The tableting machine used for compression molding is not particularly limited, but a rotary tableting machine is preferably used, and the compression molding pressure is preferably 300 kgf to 2000 kgf.

  Further, when the topiramate-containing solid preparation of the present invention contains a film, the film contains a coating agent containing a light-shielding compound (as defined above) in a suitable solvent such as water, methanol, ethanol, 2-propanol, ethyl acetate. , Ethyl lactate, acetone, methylene chloride, 1,1,1-trichloroethane, etc. or a mixed solvent thereof or the like can be obtained by spraying and coating the raw material with a coating solution. The coating apparatus at this time is not particularly limited, but the coating apparatus for coating fine granules or granules is preferably a fluidized bed coating drying apparatus, a centrifugal fluidized granulator, a rolling fluidized coating drying apparatus. Etc. are used. The coating apparatus for coating tablets is not particularly limited, but a drum type film coating drying apparatus or a fluidized bed coating apparatus is preferably used.

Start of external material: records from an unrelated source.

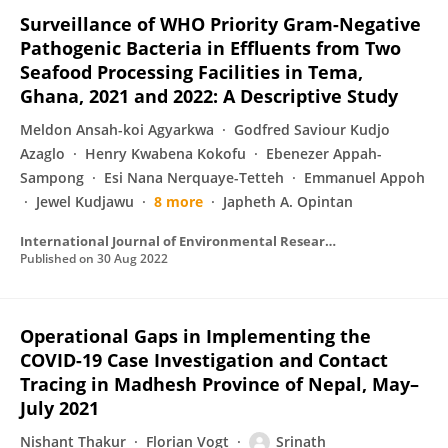
Surveillance of WHO Priority Gram-Negative
Pathogenic Bacteria in Effluents from Two
Seafood Processing Facilities in Tema,
Ghana, 2021 and 2022: A Descriptive Study
Meldon Ansah-koi Agyarkwa
Godfred Saviour Kudjo
Azaglo
Henry Kwabena Kokofu
Ebenezer Appah-
Sampong
Esi Nana Nerquaye-Tetteh
Emmanuel Appoh
Jewel Kudjawu
8 more
Japheth A. Opintan
International Journal of Environmental Research and Public Health
Published on
30 Aug 2022
Operational Gaps in Implementing the
COVID-19 Case Investigation and Contact
Tracing in Madhesh Province of Nepal, May–
July 2021
Nishant Thakur
Florian Vogt
Srinath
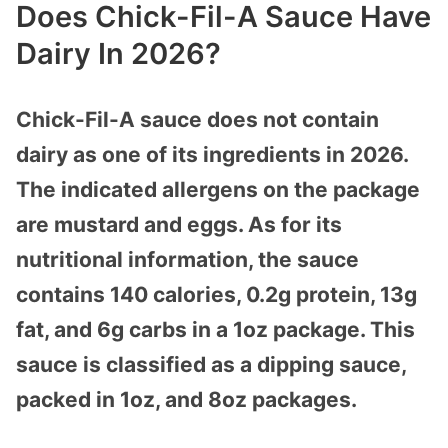
Does Chick-Fil-A Sauce Have
Dairy In 2026?
Chick-Fil-A sauce does not contain
dairy as one of its ingredients in 2026.
The indicated allergens on the package
are mustard and eggs. As for its
nutritional information, the sauce
contains 140 calories, 0.2g protein, 13g
fat, and 6g carbs in a 1oz package. This
sauce is classified as a dipping sauce,
packed in 1oz, and 8oz packages.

  The method for producing a topiramate-containing solid preparation of the present invention can contain a high content of drug. For example, in the case of a tablet, a preparation having a practically sufficient tablet hardness and a rapid dissolution rate can be obtained. The amount of topiramate used in the topiramate-containing solid preparation of the present invention is, for example, preferably 30 to 200 mg in one tablet, preferably 5 to 80% by mass, more preferably 10 to 60% by mass in the tablet.

The method for stabilizing a solid preparation containing topiramate according to the present invention comprises using a topiramate crystal having a volume average particle size of 1.0 to 100.0 μm as the topiramate used in the method for producing a solid preparation containing topiramate. More preferably, topiramate crystals having a volume average particle diameter of 30.0 to 80.0 μm are used.
In general, it is known that if the particle diameter of the crystal is reduced, the specific surface area is increased, and hydrolysis and the like are likely to proceed. It has been found that a solid preparation containing topiramate can be stabilized by reducing the diameter.

  In addition, the present inventors blended an additive (as defined above) which is a carboxylate, calcium carbonate, sodium carbonate, magnesium carbonate, calcium silicate, magnesium silicate, magnesium aluminate silicate, dipotassium phosphate, etc. It has also been found that the stability of the topiramate-containing solid preparation can be further improved. The inventors of the present application paid attention to the decomposition mechanism of topiramate and tried to suppress the promotion of the decomposition reaction. That is, when topiramate is stored under warm and humid conditions, acid is generated by hydrolysis of sulfamine. The presence of the acid further promotes hydrolysis, resulting in autocatalytic and accelerated degradation. Therefore, in the present invention, when various additives were blended and an attempt was made to suppress the decomposition of topiramate, the additive as a carboxylate (as defined above), calcium carbonate, sodium carbonate, magnesium carbonate, calcium silicate , Magnesium silicate, magnesium aluminate, dipotassium phosphate, etc., preferably a carboxylate additive coexisting in the formulation, it was found that the blackening caused by the decomposition of topiramate can be further suppressed .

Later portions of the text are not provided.